As a result, many are looking to assets like bitcoin, gold and others as means of keeping their wealth hedged against economic problems such as inflation. Many see bitcoin as a way of diversifying their portfolios and keeping their money secure. Several cryptocurrency exchanges, such as Coinbase, even reported $1,200 purchases of bitcoin and other forms of crypto earlier in the year after stimulus checks were issued to Americans that made less than $75,000 per year.
These stimulus checks were worth approximately $1,200 each. Thus, it’s no coincidence that such amounts were also purchased via the exchanges and platforms in question.
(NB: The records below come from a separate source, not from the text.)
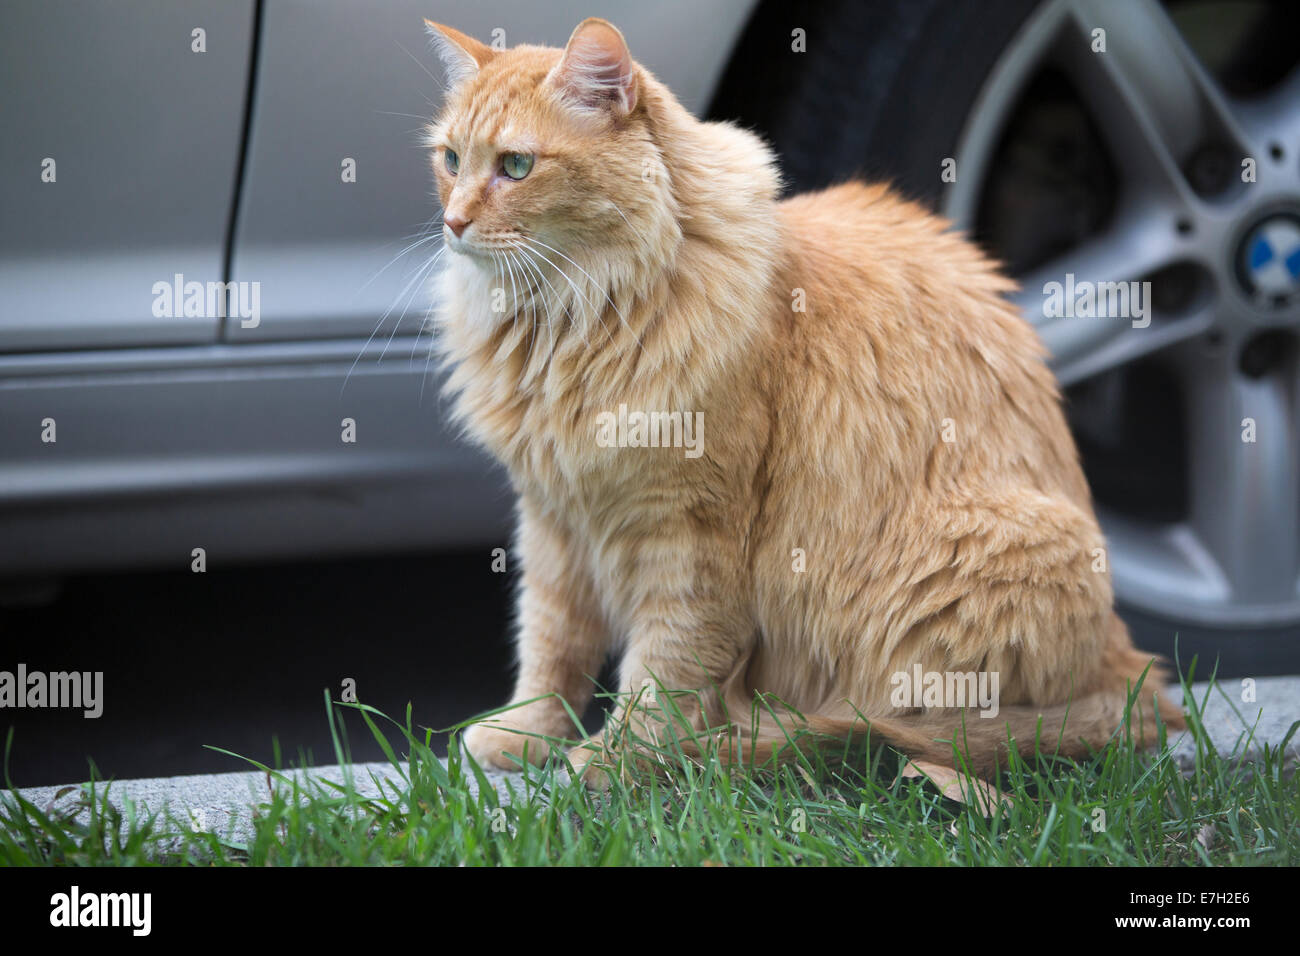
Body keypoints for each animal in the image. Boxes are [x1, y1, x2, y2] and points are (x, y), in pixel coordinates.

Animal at [421, 18, 1185, 780]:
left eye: (517, 166)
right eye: (451, 160)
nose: (453, 223)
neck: (571, 320)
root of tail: (1134, 676)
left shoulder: (692, 535)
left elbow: (662, 671)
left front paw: (616, 762)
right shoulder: (553, 518)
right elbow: (552, 645)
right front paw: (526, 736)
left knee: (932, 727)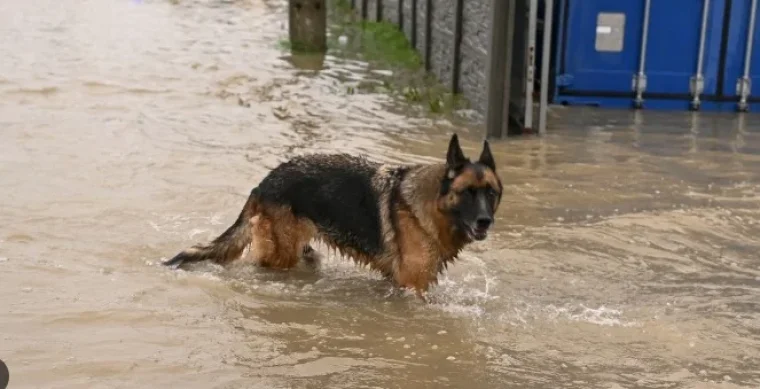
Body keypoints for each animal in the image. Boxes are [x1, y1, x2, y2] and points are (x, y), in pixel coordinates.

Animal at [163, 133, 502, 298]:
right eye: (468, 192)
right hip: (280, 254)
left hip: (302, 250)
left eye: (491, 193)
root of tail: (264, 182)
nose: (485, 221)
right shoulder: (411, 285)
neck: (433, 204)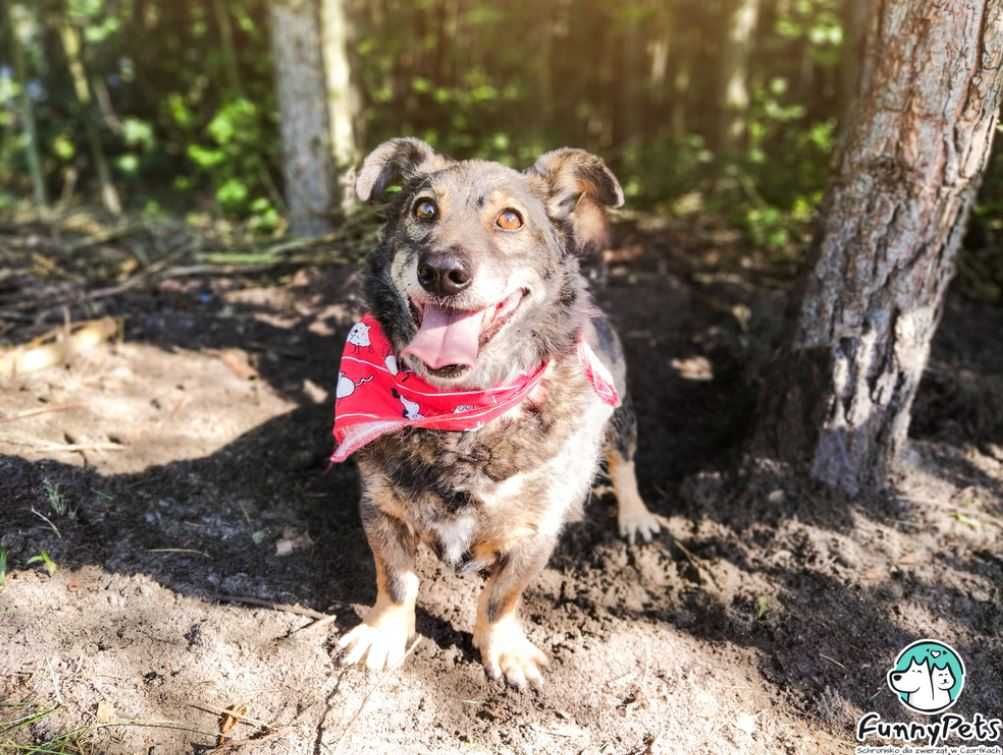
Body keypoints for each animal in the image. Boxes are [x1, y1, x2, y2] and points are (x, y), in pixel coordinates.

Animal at [332, 138, 661, 685]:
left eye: (510, 219)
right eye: (424, 209)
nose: (442, 271)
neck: (461, 413)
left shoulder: (536, 535)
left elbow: (499, 598)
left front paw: (503, 650)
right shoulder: (379, 509)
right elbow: (397, 580)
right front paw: (384, 634)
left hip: (619, 414)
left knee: (624, 461)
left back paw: (635, 516)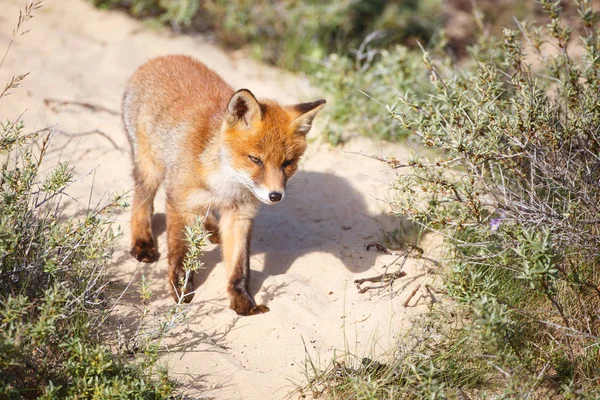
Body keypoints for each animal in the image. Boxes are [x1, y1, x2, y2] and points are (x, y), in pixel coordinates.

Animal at [120, 54, 324, 316]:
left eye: (287, 163)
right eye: (255, 159)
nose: (275, 196)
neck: (225, 184)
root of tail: (162, 57)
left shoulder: (239, 215)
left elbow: (239, 268)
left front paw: (244, 304)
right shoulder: (180, 202)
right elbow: (180, 253)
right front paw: (181, 290)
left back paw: (211, 228)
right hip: (150, 168)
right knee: (141, 203)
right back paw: (143, 242)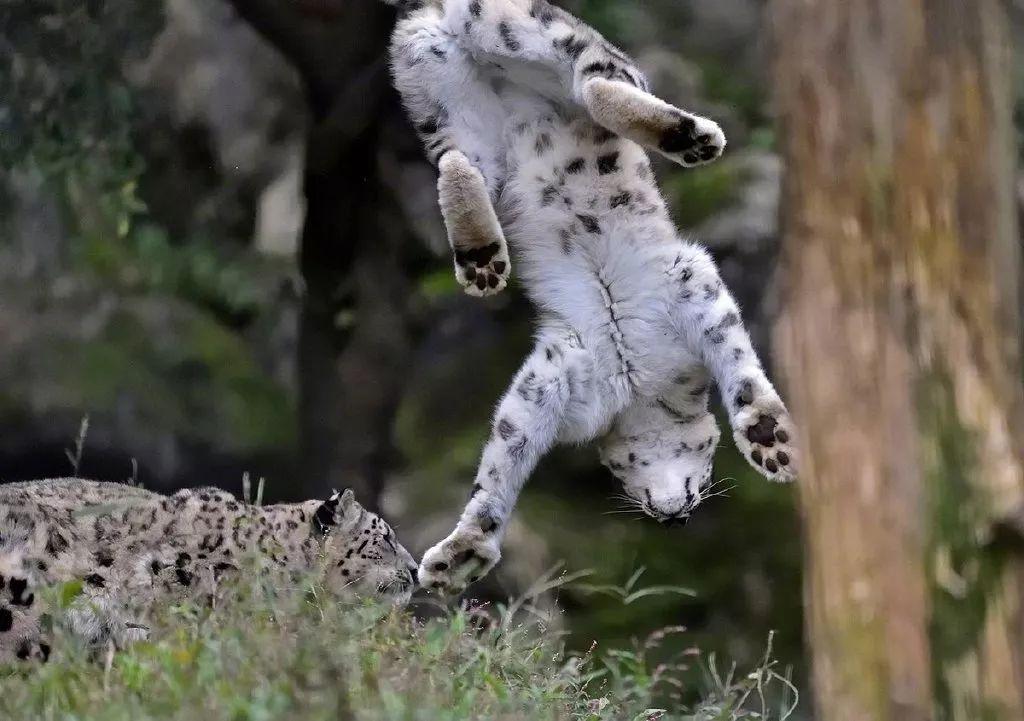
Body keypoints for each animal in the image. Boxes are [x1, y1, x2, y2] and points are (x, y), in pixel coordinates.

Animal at [382, 0, 798, 598]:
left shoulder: (683, 288)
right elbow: (507, 451)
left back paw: (482, 257)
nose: (675, 519)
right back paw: (690, 138)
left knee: (467, 154)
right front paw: (465, 551)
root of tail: (437, 13)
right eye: (619, 474)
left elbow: (736, 360)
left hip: (442, 88)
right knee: (598, 81)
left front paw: (768, 437)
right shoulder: (561, 370)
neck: (635, 383)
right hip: (500, 60)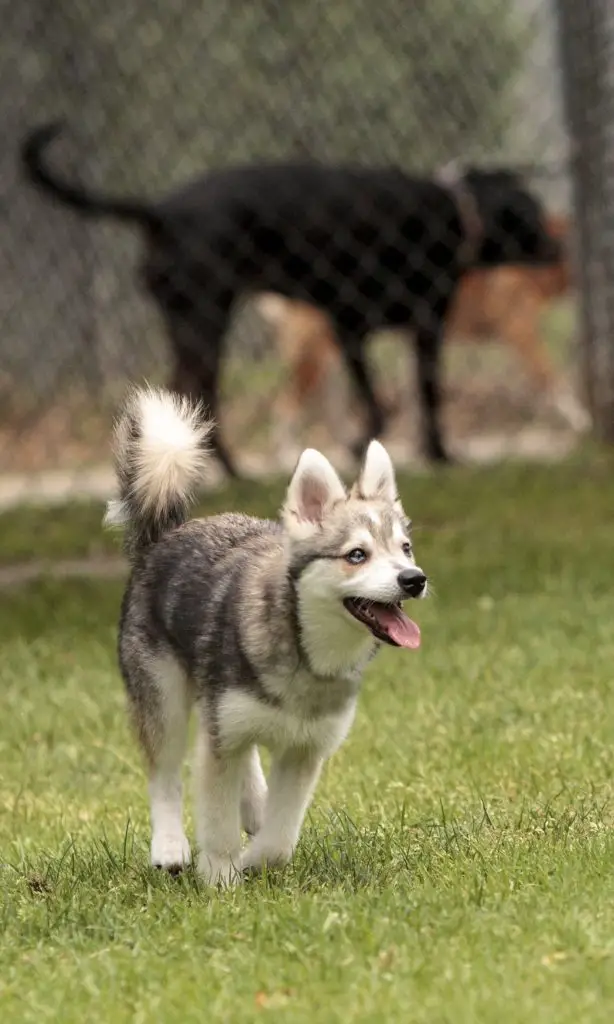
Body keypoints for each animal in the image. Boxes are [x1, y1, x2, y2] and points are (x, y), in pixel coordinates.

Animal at [105, 387, 427, 884]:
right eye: (356, 555)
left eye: (405, 548)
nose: (414, 579)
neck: (304, 650)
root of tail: (167, 534)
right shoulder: (221, 741)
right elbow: (216, 821)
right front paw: (222, 876)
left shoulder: (305, 750)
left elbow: (281, 838)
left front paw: (255, 859)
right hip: (161, 694)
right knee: (164, 774)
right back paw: (170, 847)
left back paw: (253, 806)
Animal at [255, 211, 589, 460]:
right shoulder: (521, 332)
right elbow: (553, 380)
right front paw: (581, 420)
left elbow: (417, 399)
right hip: (314, 357)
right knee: (285, 406)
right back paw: (289, 457)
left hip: (332, 357)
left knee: (328, 408)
The chart goes into detail regarding some of the specific behaviors of bitcoin holders. Whenever the price goes up, it is shown that most BTC fans sell or trade their coins for either USD or USDT (Tether, a popular stable currency). However, whenever the currency’s price goes down, hodling goes up, as people tend to keep their coins secure within their digital wallets, refusing to move any funds until the coin shows signs of potential recovery.
The currency may be doing well as of late. The asset recently rose above the $11,000 mark and is jumping a bit everyday (at the time of writing, it’s currently trading for about $11,300). However, for the most part, the currency has been on shaky ground throughout much of 2020. For example, the asset ultimately dropped into the high $3,000 range last March despite trading for well over $10K a month earlier in February.
Things Were a Bit Shaky Before
Even when the currency was presumably doing well – for example, the asset jumped past the $9,000 mark again in early May – things weren’t entirely assured. A week later, the currency moved past $10K but only briefly, likely due to hype surrounding its third halving. It later dropped back into the $9,000 range, which gave traders some concern regarding where and how the coin would move next.
This would later happen again in early June. The currency would move past $10K only for a few hours, leading many traders to believe BTC wasn’t strong enough to warrant sales or future trades. Thus, keeping their stashes in place and not touching any of the money in question was likely the best option.